● Material for this exercise
□ □ □ □ □
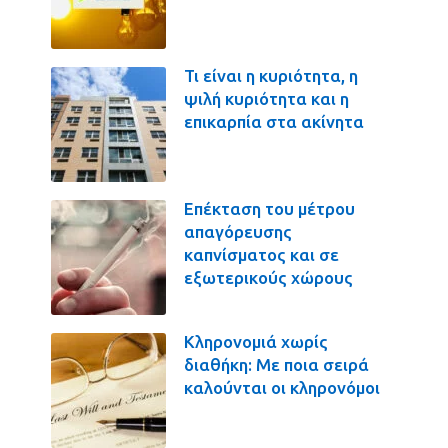
Τι είναι η κυριότητα, η
ψιλή κυριότητα και η
επικαρπία στα ακίνητα
Επέκταση του μέτρου
απαγόρευσης
καπνίσματος και σε
εξωτερικούς χώρους
Κληρονομιά χωρίς
διαθήκη: Με ποια σειρά
καλούνται οι κληρονόμοι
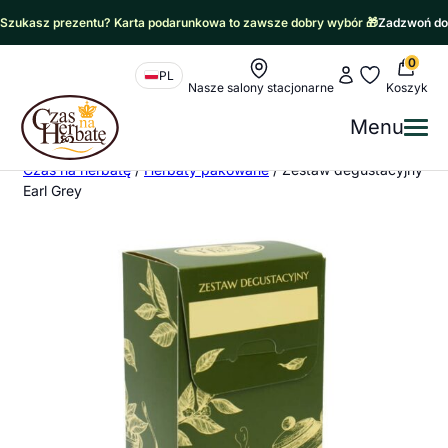
Szukasz prezentu? Karta podarunkowa to zawsze dobry wybór 🎁
Zadzwoń do
0
Nawigacja sklepu
Moje konto
Moje ulubione
PL
Nasze salony stacjonarne
Koszyk
Czas na Herbatę Logo
Menu
Me
Czas na herbatę
/
Herbaty pakowane
/
Zestaw degustacyjny
Earl Grey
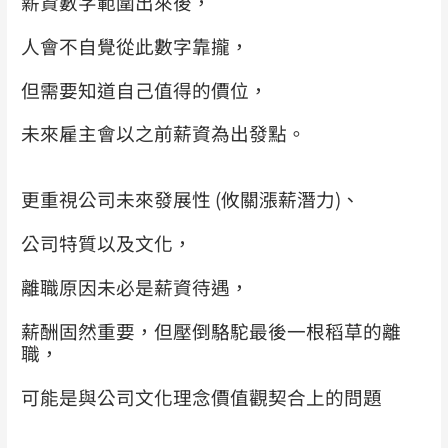
薪資數字範圍出來後，
人會不自覺從此數字靠攏，
但需要知道自己值得的價位，
未來雇主會以之前薪資為出發點。
更重視公司未來發展性 (攸關漲薪潛力)、
公司特質以及文化，
離職原因未必是薪資待遇，
薪酬固然重要，但壓倒駱駝最後一根稻草的離
職，
可能是與公司文化理念價值觀契合上的問題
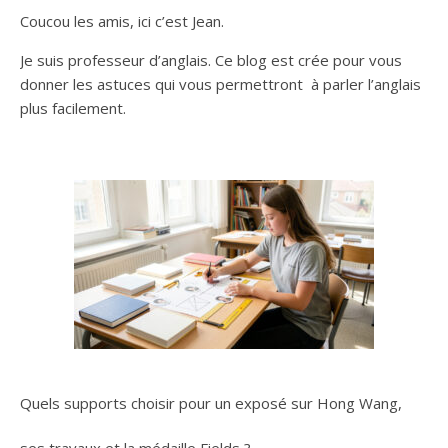
Coucou les amis, ici c’est Jean.
Je suis professeur d’anglais. Ce blog est crée pour vous
donner les astuces qui vous permettront à parler l’anglais
plus facilement.
Quels supports choisir pour un exposé sur Hong Wang,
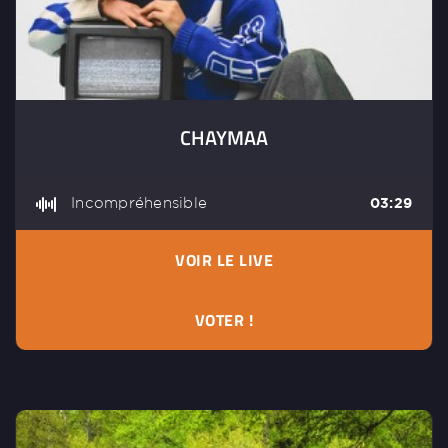
CHAYMAA
Incompréhensible
03:29
VOIR LE LIVE
VOTER !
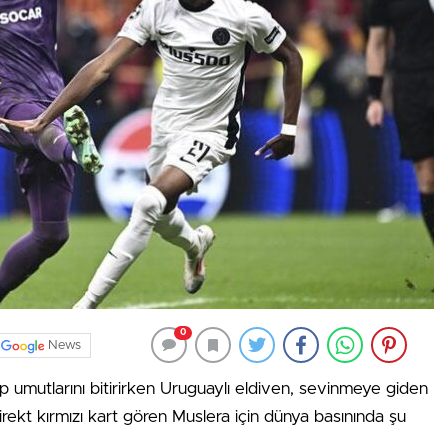
0
News
 tıp umutlarını bitirirken Uruguaylı eldiven, sevinmeye giden
rekt kırmızı kart gören Muslera için dünya basınında şu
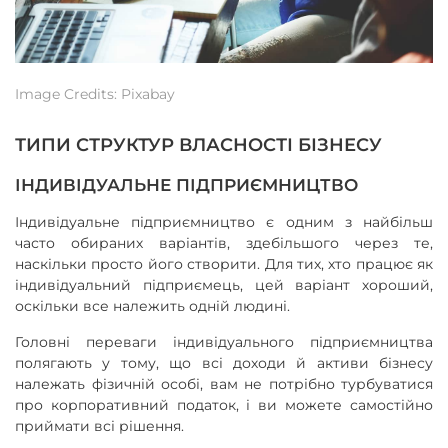
Image Credits: Pixabay
ТИПИ СТРУКТУР ВЛАСНОСТІ БІЗНЕСУ
ІНДИВІДУАЛЬНЕ ПІДПРИЄМНИЦТВО
Індивідуальне підприємництво є одним з найбільш
часто обираних варіантів, здебільшого через те,
наскільки просто його створити. Для тих, хто працює як
індивідуальний підприємець, цей варіант хороший,
оскільки все належить одній людині.
Головні переваги індивідуального підприємництва
полягають у тому, що всі доходи й активи бізнесу
належать фізичній особі, вам не потрібно турбуватися
про корпоративний податок, і ви можете самостійно
приймати всі рішення.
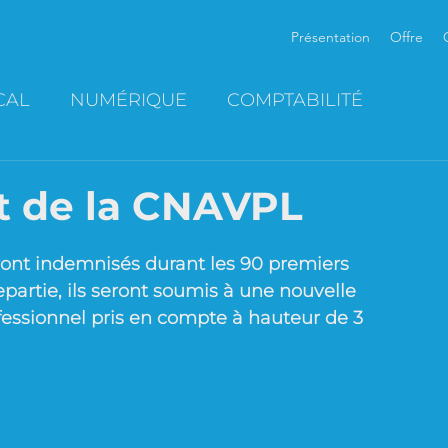
Présentation
Offre
CAL
NUMÉRIQUE
COMPTABILITÉ
t de la CNAVPL
ront indemnisés durant les 90 premiers 
epartie, ils seront soumis à une nouvelle 
ofessionnel pris en compte à hauteur de 3 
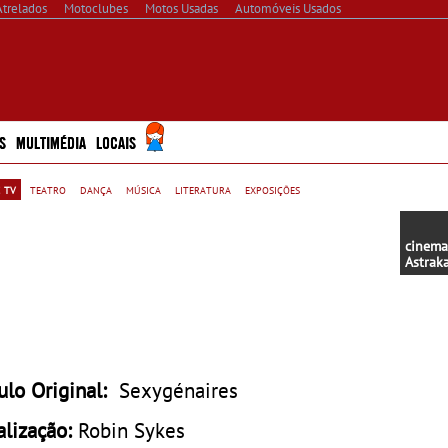
Atrelados
Motoclubes
Motos Usadas
Automóveis Usados
S
MULTIMÉDIA
LOCAIS
 tv
teatro
dança
música
literatura
exposições
cinema
Astrak
Estreia
tulo Original:
Sexygénaires
alização:
Robin Sykes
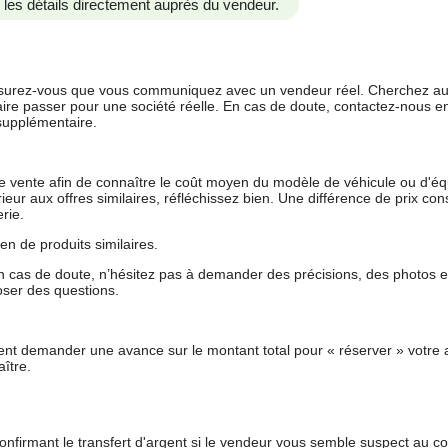
us les détails directement auprès du vendeur.
 assurez-vous que vous communiquez avec un vendeur réel. Cherchez au
aire passer pour une société réelle. En cas de doute, contactez-nous en 
supplémentaire.
 de vente afin de connaître le coût moyen du modèle de véhicule ou d'
férieur aux offres similaires, réfléchissez bien. Une différence de prix co
rie.
en de produits similaires.
 cas de doute, n’hésitez pas à demander des précisions, des photos 
oser des questions.
nt demander une avance sur le montant total pour « réserver » votre a
ître.
nfirmant le transfert d'argent si le vendeur vous semble suspect au c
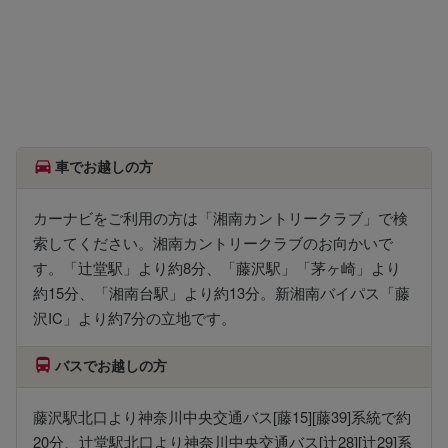
車でお越しの方
カーナビをご利用の方は「湘南カントリークラブ」で検
索してください。湘南カントリークラブのお向かいで
す。「辻堂駅」より約8分、「藤沢駅」「茅ヶ崎」より
約15分、「湘南台駅」より約13分。新湘南バイパス「藤
沢IC」より約7分の立地です。
バスでお越しの方
藤沢駅北口より神奈川中央交通バス[藤15][藤39]系統で約
20分、辻堂駅北口より神奈川中央交通バス[辻28][辻29]系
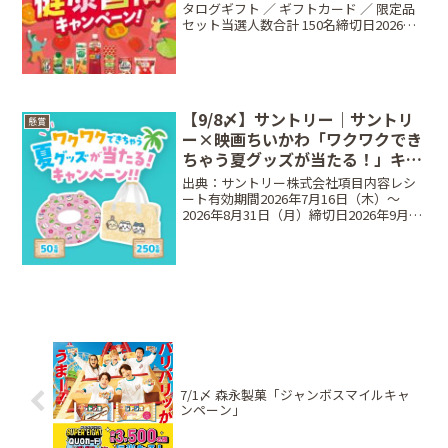
タログギフト ／ ギフトカード ／ 限定品
セット当選人数合計 150名締切日2026年2
月8日（日）23:59条件対象店舗にて対象
商品1品以上を含むレシートで応募方法
Web応募限定📱 Web応募Web応...
【9/8〆】サントリー｜サントリ
懸賞
ー×映画ちいかわ「ワクワクでき
ちゃう夏グッズが当たる！」キャ
ンペーン！！
出典：サントリー株式会社項目内容レシ
ート有効期間2026年7月16日（木）〜
2026年8月31日（月）締切日2026年9月8
日（火）23:59まで（レシート送信は9月1
日 23:59まで）賞品8本コース：ひんやり
浮き輪型クッション（50名）...
7/1〆 森永製菓「ジャンボスマイルキャ
ンペーン」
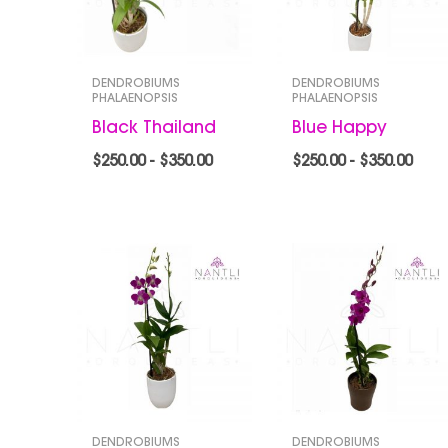
$350.00
$350
DENDROBIUMS
DENDROBIUMS
PHALAENOPSIS
PHALAENOPSIS
Black Thailand
Blue Happy
$
250.00
-
$
350.00
$
250.00
-
$
350.00
Rango
Ran
de
de
precios:
prec
desde
des
$280.00
$250
hasta
hast
$450.00
$350
DENDROBIUMS
DENDROBIUMS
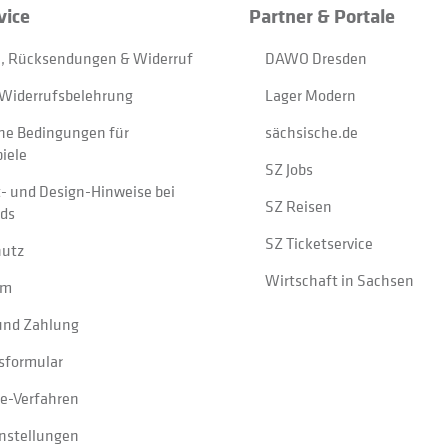
vice
Partner & Portale
, Rücksendungen & Widerruf
DAWO Dresden
Widerrufsbelehrung
Lager Modern
ne Bedingungen für
sächsische.de
iele
SZ Jobs
t- und Design-Hinweise bei
SZ Reisen
ads
SZ Ticketservice
hutz
Wirtschaft in Sachsen
um
und Zahlung
sformular
e-Verfahren
instellungen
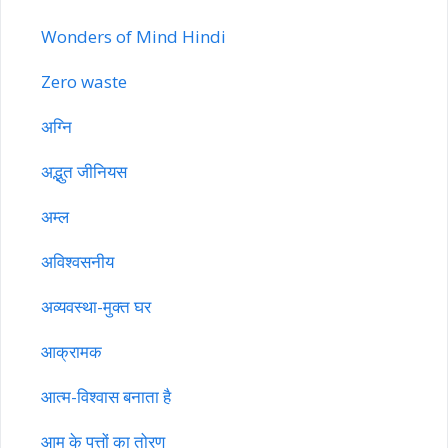
Wonders of Mind Hindi
Zero waste
अग्नि
अद्भुत जीनियस
अम्ल
अविश्वसनीय
अव्यवस्था-मुक्त घर
आक्रामक
आत्म-विश्वास बनाता है
आम के पत्तों का तोरण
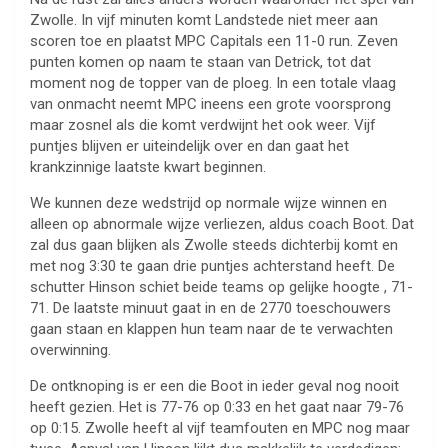
Zwolle. In vijf minuten komt Landstede niet meer aan
scoren toe en plaatst MPC Capitals een 11-0 run. Zeven
punten komen op naam te staan van Detrick, tot dat
moment nog de topper van de ploeg. In een totale vlaag
van onmacht neemt MPC ineens een grote voorsprong
maar zosnel als die komt verdwijnt het ook weer. Vijf
puntjes blijven er uiteindelijk over en dan gaat het
krankzinnige laatste kwart beginnen.
We kunnen deze wedstrijd op normale wijze winnen en
alleen op abnormale wijze verliezen, aldus coach Boot. Dat
zal dus gaan blijken als Zwolle steeds dichterbij komt en
met nog 3:30 te gaan drie puntjes achterstand heeft. De
schutter Hinson schiet beide teams op gelijke hoogte , 71-
71. De laatste minuut gaat in en de 2770 toeschouwers
gaan staan en klappen hun team naar de te verwachten
overwinning.
De ontknoping is er een die Boot in ieder geval nog nooit
heeft gezien. Het is 77-76 op 0:33 en het gaat naar 79-76
op 0:15. Zwolle heeft al vijf teamfouten en MPC nog maar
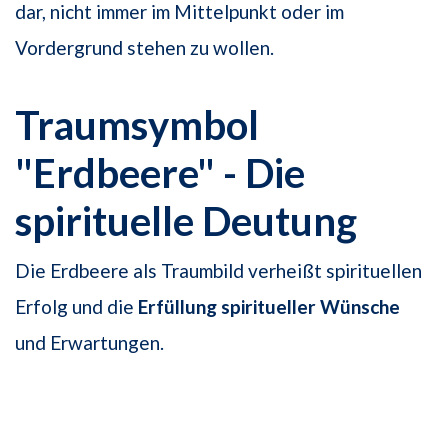
dar, nicht immer im Mittelpunkt oder im
Vordergrund stehen zu wollen.
Traumsymbol
"Erdbeere" - Die
spirituelle Deutung
Die Erdbeere als Traumbild verheißt spirituellen
Erfolg und die
Erfüllung spiritueller Wünsche
und Erwartungen.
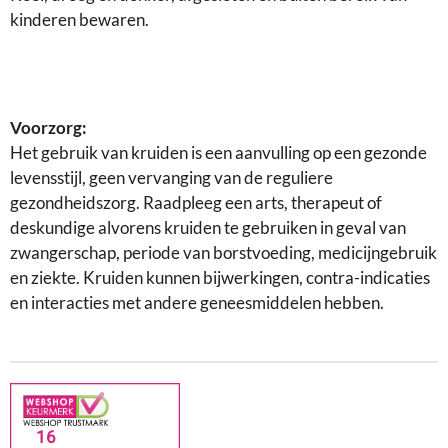
kinderen bewaren.
Voorzorg:
Het gebruik van kruiden is een aanvulling op een gezonde
levensstijl, geen vervanging van de reguliere
gezondheidszorg. Raadpleeg een arts, therapeut of
deskundige alvorens kruiden te gebruiken in geval van
zwangerschap, periode van borstvoeding, medicijngebruik
en ziekte. Kruiden kunnen bijwerkingen, contra-indicaties
en interacties met andere geneesmiddelen hebben.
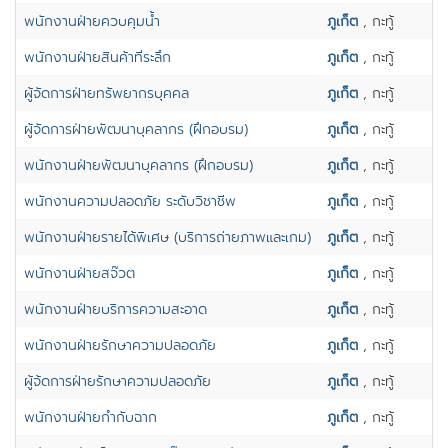
พนักงานฝ่ายควบคุมน้ำ
ภูเก็ต
, กะทู้
พนักงานฝ่ายสินค้าที่ระลึก
ภูเก็ต
, กะทู้
ผู้จัดการฝ่ายทรัพยากรบุคคล
ภูเก็ต
, กะทู้
ผู้จัดการฝ่ายพัฒนาบุคลากร (ฝึกอบรม)
ภูเก็ต
, กะทู้
พนักงานฝ่ายพัฒนาบุคลากร (ฝึกอบรม)
ภูเก็ต
, กะทู้
พนักงานความปลอดภัย ระดับวิชาชีพ
ภูเก็ต
, กะทู้
พนักงานฝ่ายรายได้พิเศษ (บริการถ่ายภาพและเกม)
ภูเก็ต
, กะทู้
พนักงานฝ่ายสจ๊วต
ภูเก็ต
, กะทู้
พนักงานฝ่ายบริการความสะอาด
ภูเก็ต
, กะทู้
พนักงานฝ่ายรักษาความปลอดภัย
ภูเก็ต
, กะทู้
ผู้จ้ดการฝ่ายรักษาความปลอดภัย
ภูเก็ต
, กะทู้
พนักงานฝ่ายกำกับฉาก
ภูเก็ต
, กะทู้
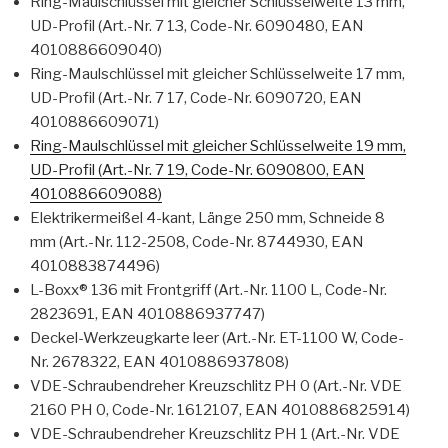
Ring-Maulschlüssel mit gleicher Schlüsselweite 13 mm,
UD-Profil (Art.-Nr. 7 13, Code-Nr. 6090480, EAN
4010886609040)
Ring-Maulschlüssel mit gleicher Schlüsselweite 17 mm,
UD-Profil (Art.-Nr. 7 17, Code-Nr. 6090720, EAN
4010886609071)
Ring-Maulschlüssel mit gleicher Schlüsselweite 19 mm,
UD-Profil (Art.-Nr. 7 19, Code-Nr. 6090800, EAN
4010886609088)
Elektrikermeißel 4-kant, Länge 250 mm, Schneide 8
mm (Art.-Nr. 112-2508, Code-Nr. 8744930, EAN
4010883874496)
L-Boxx® 136 mit Frontgriff (Art.-Nr. 1100 L, Code-Nr.
2823691, EAN 4010886937747)
Deckel-Werkzeugkarte leer (Art.-Nr. ET-1100 W, Code-
Nr. 2678322, EAN 4010886937808)
VDE-Schraubendreher Kreuzschlitz PH 0 (Art.-Nr. VDE
2160 PH 0, Code-Nr. 1612107, EAN 4010886825914)
VDE-Schraubendreher Kreuzschlitz PH 1 (Art.-Nr. VDE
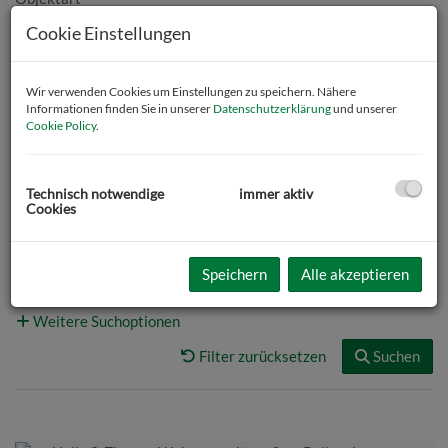
Cookie Einstellungen
Preis
Wir verwenden Cookies um Einstellungen zu speichern. Nähere
-
Informationen finden Sie in unserer
Datenschutzerklärung
und unserer
Cookie Policy
.
Zimmer
-
Technisch notwendige
immer aktiv
Cookies
Wohnfläche (von/bis)
-
Speichern
Alle akzeptieren
Weitere Suchoptionen
Filter zurücksetzen
Suchen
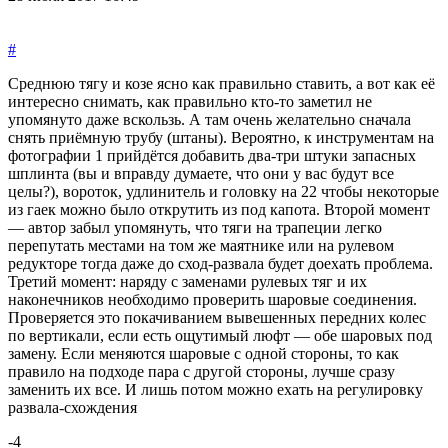
#
Среднюю тягу и козе ясно как правильно ставить, а вот как её
интересно снимать, как правильно кто-то заметил не
упомянуто даже вскользь. А там очень желательно сначала
снять приёмную трубу (штаны). Вероятно, к инструментам на
фотографии 1 прийдётся добавить два-три штуки запасных
шплинта (вы и вправду думаете, что они у вас будут все
целы?), вороток, удлинитель и головку на 22 чтобы некоторые
из гаек можно было открутить из под капота. Второй момент
— автор забыл упомянуть, что тяги на трапеции легко
перепутать местами на том же маятнике или на рулевом
редукторе тогда даже до сход-развала будет доехать проблема.
Третий момент: наряду с заменами рулевых тяг и их
наконечников необходимо проверить шаровые соединения.
Проверяется это покачиванием вывешенных передних колес
по вертикали, если есть ощутимый люфт — обе шаровых под
замену. Если меняются шаровые с одной стороны, то как
правило на подходе пара с другой стороны, лучше сразу
заменить их все. И лишь потом можно ехать на регулировку
развала-схождения
-4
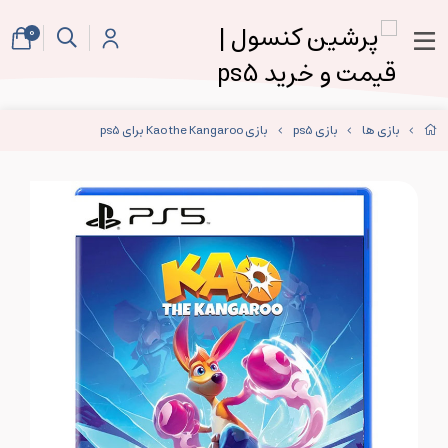
0
بازی ها
بازی ps5
بازی Kao the Kangaroo برای ps5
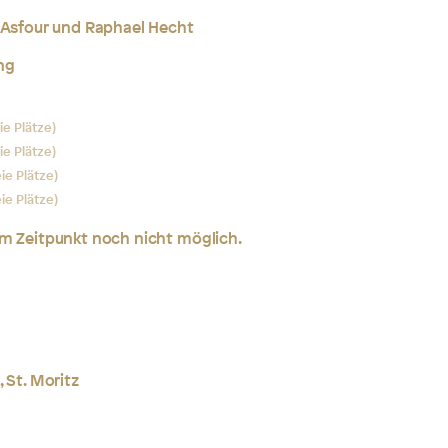
a Asfour und Raphael Hecht
ng
eie Plätze)
eie Plätze)
eie Plätze)
eie Plätze)
em Zeitpunkt noch nicht möglich.
 St. Moritz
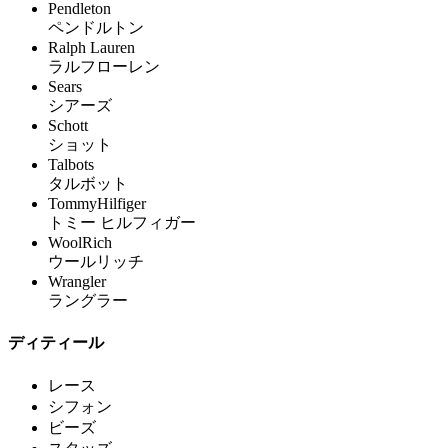
Pendleton
ペンドルトン
Ralph Lauren
ラルフローレン
Sears
シアーズ
Schott
ショット
Talbots
タルボット
TommyHilfiger
トミー ヒルフィガー
WoolRich
ウールリッチ
Wrangler
ラングラー
ディティール
レース
シフォン
ビーズ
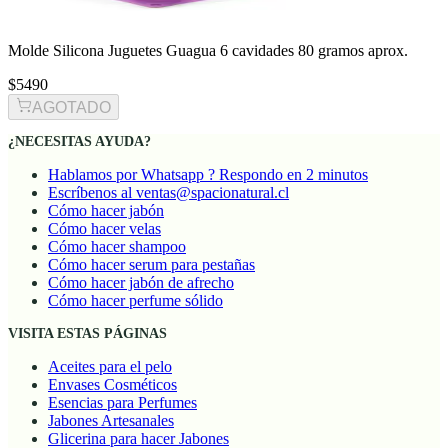
Molde Silicona Juguetes Guagua 6 cavidades 80 gramos aprox.
$5490
AGOTADO
¿NECESITAS AYUDA?
Hablamos por Whatsapp ? Respondo en 2 minutos
Escríbenos al ventas@spacionatural.cl
Cómo hacer jabón
Cómo hacer velas
Cómo hacer shampoo
Cómo hacer serum para pestañas
Cómo hacer jabón de afrecho
Cómo hacer perfume sólido
VISITA ESTAS PÁGINAS
Aceites para el pelo
Envases Cosméticos
Esencias para Perfumes
Jabones Artesanales
Glicerina para hacer Jabones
□ □ □ □ □
The answer is each line from the entries above in which the word "maar" occurs.

● Your response
maar zosnel als die komt verdwijnt het ook weer. Vijf
op 0:15. Zwolle heeft al vijf teamfouten en MPC nog maar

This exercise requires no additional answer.